While replying to the discussions on the Budget for 2002-03 in the Lok Sabha, the Finance Minister, Mr Yashwant Sinha, stated that out of the total revenue expenditure, 48 per cent was accounted for by interest payments, 26 per cent by defence and 16 per cent by subsidies. Since nearly half of the revenue expenditure is spent on interest charges, one could presume that the Government's debt commitment is extremely high.

It is, therefore, time to review the advisability of entering into further debt commitments for some time and also to critically examine the utilisation of the amounts already raised, to ensure that they are spent in a most advantageous manner.
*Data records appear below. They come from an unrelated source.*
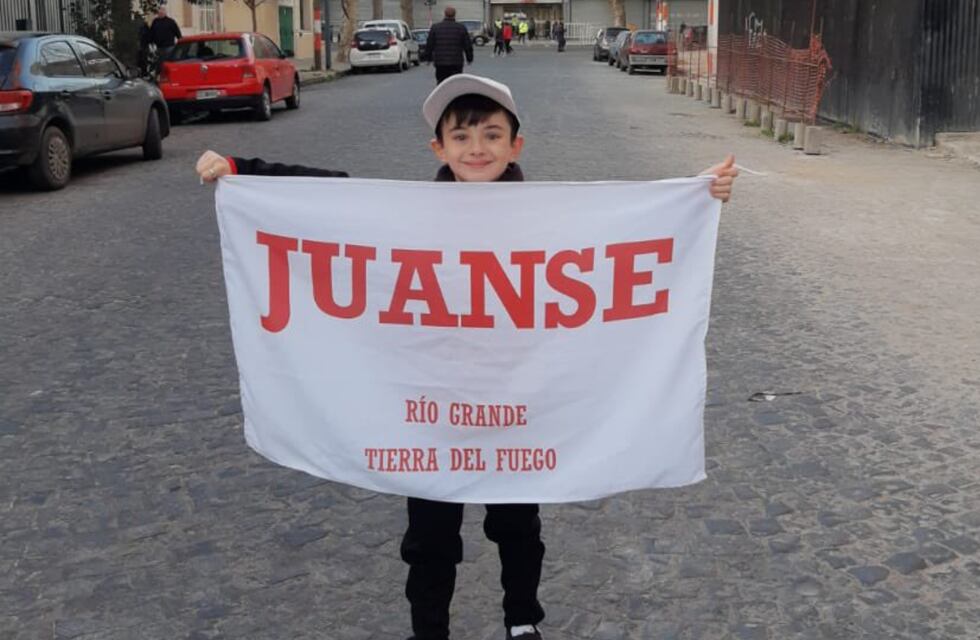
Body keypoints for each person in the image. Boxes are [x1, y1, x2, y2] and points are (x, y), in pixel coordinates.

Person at [194, 74, 738, 640]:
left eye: (491, 135)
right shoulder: (409, 213)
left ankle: (523, 621)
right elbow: (325, 198)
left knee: (518, 525)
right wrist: (240, 169)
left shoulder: (549, 218)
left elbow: (630, 221)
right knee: (429, 538)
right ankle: (429, 629)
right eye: (461, 136)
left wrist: (695, 193)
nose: (476, 148)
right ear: (439, 149)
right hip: (428, 414)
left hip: (519, 408)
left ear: (515, 146)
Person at [425, 6, 474, 84]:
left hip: (440, 62)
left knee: (441, 82)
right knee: (456, 83)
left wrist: (428, 58)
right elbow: (467, 45)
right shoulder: (461, 28)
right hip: (456, 61)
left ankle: (442, 95)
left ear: (444, 14)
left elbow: (430, 44)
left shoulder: (435, 28)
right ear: (455, 15)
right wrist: (469, 58)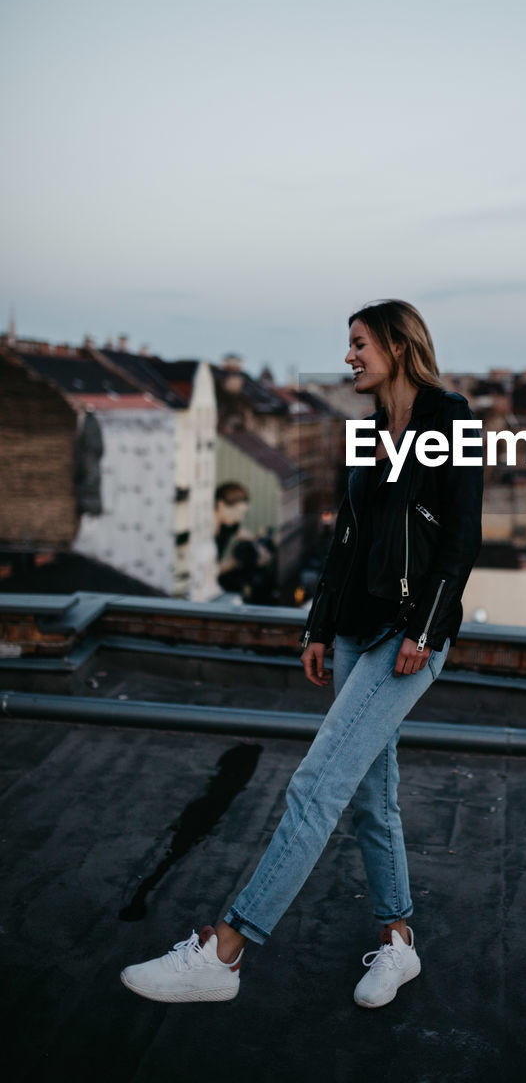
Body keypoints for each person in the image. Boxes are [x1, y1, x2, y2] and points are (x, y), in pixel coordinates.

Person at [120, 299, 484, 1008]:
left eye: (357, 343)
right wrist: (316, 628)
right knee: (371, 798)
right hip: (353, 631)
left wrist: (426, 630)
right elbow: (345, 539)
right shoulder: (368, 429)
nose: (347, 356)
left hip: (407, 638)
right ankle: (397, 944)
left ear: (396, 345)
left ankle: (225, 950)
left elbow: (460, 538)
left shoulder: (451, 418)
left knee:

The situation calls for the institution of a mechanism in every Ministry or Department to undertake such periodic reviews so as to ensure a satisfactory progress vis--vis expenditure and to prevent cost overruns.

The Budget proposed steep upward revision of costs of cooking gas, kerosene and postal stationeries. The intention is to reduce the subsidy element progressively. However two factors appear to have been not considered in the issue. Fundamentally, subsidies are meant to ease the burden of the not-so-well-to-do sections of the society. However, in the case of cooking gas, the price charged is the same, irrespective of the financial status of the consumer. As a result, the subsidy reaches unintended and untargeted destinations among the people.

There is therefore, a case for a graded pricing system. Second, kerosene is now being used as a fuel only by the poorer sections and its price should not have been hiked. In comparison, petrol is mostly used by economically better-placed people.